Speaking at China's annual parliamentary session, Wen unveiled the growth estimate for the year that lowered the longstanding goal of 8 percent annual growth, a move well-anticipated by investors who were expecting a focus on economic rebalancing and defusing price pressures.

We aim to promote steady and robust economic development, keep prices stable, and guard against financial risks by keeping the total money and credit supply at an appropriate level, and taking a cautious and flexible approach, Wen said in his annual work report to the National People's Congress (NPC).

The premier named expanding consumer demand as his first priority for 2012, when the ruling Communist Party must also navigate a leadership handover that will send him and President Hu Jintao into retirement.

We will improve policies that encourage consumption, Wen told nearly 3,000 delegates of the Communist Party-controlled legislature, gathered under the harsh lights and high ceilings of the Great Hall of the People.

We will vigorously adjust income distribution, increase the incomes of low- and middle-income groups, and enhance people's ability to consume, said Wen.

Wen's annual state of the nation report to the parliament echoed with the institutional and social barriers that the government must overcome to achieve a more balanced economy that shares more wealth with hundreds of millions of ordinary farmers and migrant workers.

The Communist Party will install a new cohort of leaders by the end of 2012, and Wen and Hu will step down as premier and president at the national parliament session early next year.

They have vowed to wean the economy off dependence on exports, smoke-stack industries and government-backed infrastructure, and promote balanced growth that will elevate the incomes and spending of farmers and workers.

Sources had earlier indicated to Reuters that the growth target would be cut to 7.5 percent.

If growth comes in at that level it would be lowest since 1990. In reality, the target operates more as a bar to get over, with the 8 percent target set in the previous eight years being comfortably exceeded in each of them -- including during the fallout from the 2008/09 financial crisis.

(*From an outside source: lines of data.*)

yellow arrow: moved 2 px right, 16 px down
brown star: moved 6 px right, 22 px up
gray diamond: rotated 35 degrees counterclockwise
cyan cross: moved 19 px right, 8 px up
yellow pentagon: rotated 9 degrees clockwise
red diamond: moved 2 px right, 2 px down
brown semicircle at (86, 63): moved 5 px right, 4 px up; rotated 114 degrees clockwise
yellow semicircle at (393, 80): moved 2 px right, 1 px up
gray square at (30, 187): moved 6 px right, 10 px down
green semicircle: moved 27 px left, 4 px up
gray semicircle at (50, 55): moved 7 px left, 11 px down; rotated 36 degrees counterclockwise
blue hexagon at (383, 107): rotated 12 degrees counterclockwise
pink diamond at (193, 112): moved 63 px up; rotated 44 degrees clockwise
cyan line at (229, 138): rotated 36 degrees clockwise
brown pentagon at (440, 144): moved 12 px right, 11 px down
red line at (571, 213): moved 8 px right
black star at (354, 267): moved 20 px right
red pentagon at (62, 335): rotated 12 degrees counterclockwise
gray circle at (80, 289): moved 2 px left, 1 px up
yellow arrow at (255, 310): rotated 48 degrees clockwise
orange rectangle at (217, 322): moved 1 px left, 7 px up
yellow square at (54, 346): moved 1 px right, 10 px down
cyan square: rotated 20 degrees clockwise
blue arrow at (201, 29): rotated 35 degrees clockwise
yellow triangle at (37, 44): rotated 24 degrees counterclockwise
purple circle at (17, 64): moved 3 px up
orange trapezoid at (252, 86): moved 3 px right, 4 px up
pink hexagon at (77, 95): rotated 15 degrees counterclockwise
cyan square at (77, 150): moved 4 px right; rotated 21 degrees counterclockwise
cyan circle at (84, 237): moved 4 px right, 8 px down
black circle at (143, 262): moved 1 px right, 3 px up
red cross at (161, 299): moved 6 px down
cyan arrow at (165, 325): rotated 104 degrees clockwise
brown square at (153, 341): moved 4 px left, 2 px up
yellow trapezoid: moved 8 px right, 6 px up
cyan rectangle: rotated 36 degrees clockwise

ECONOMIC, REFORM ANXIETIES

But their last year in power has shuddered with anxieties about inflation, a feverish property market, local government debt, stubborn inequality and a host of social strains from protesting villages to ethnic tensions in western regions.

The NPC is likely to bring into focus a deepening worry that Hu and Wen have squandered their chance for reform because of fears of instability ahead of the leadership transition.

When they hand over power in late autumn, China could be headed for its slowest full year of growth since Hu and Wen took office a decade ago. The economy ended 2011 with its slackest quarter of growth in 2-1/2-years at 8.9 percent.

Wen set a target for inflation at about 4 percent for the year, in line with the target set in 2011, saying that the government would work to prevent a rebound in prices in 2012. Inflation remained stubbornly above official targets in every month of last year.

Wen also pledged to curb speculative demand in the property market, and said the yuan would be kept basically stable with strengthened two-way flexibility in the closely managed exchange rate.

We will strictly implement and gradually improve policies and measures for discouraging speculative- or investment-driven housing demand, build on progress made in regulating the real estate market, and bring property prices down to a reasonable level, he said.

He said the government would defuse rising local government debt, regarded by many investors as the key risk to fiscal sustainability with about 10.7 trillion yuan ($1.7 trillion) owed by local governments, according to government figures at the end of 2010.

We will strengthen supervision of local government debt and guard against risks. We will further investigate and regulate financing companies run by local governments, Wen said.

The fiscal deficit was targeted at 1.5 percent of GDP, up from the 1.1 percent of GDP that was delivered in 2011.

Wen and Hu, both 69, are approaching the end of their decade in power, an era in which China steamed through the global financial crisis and grew into the world's second biggest economy after the United States.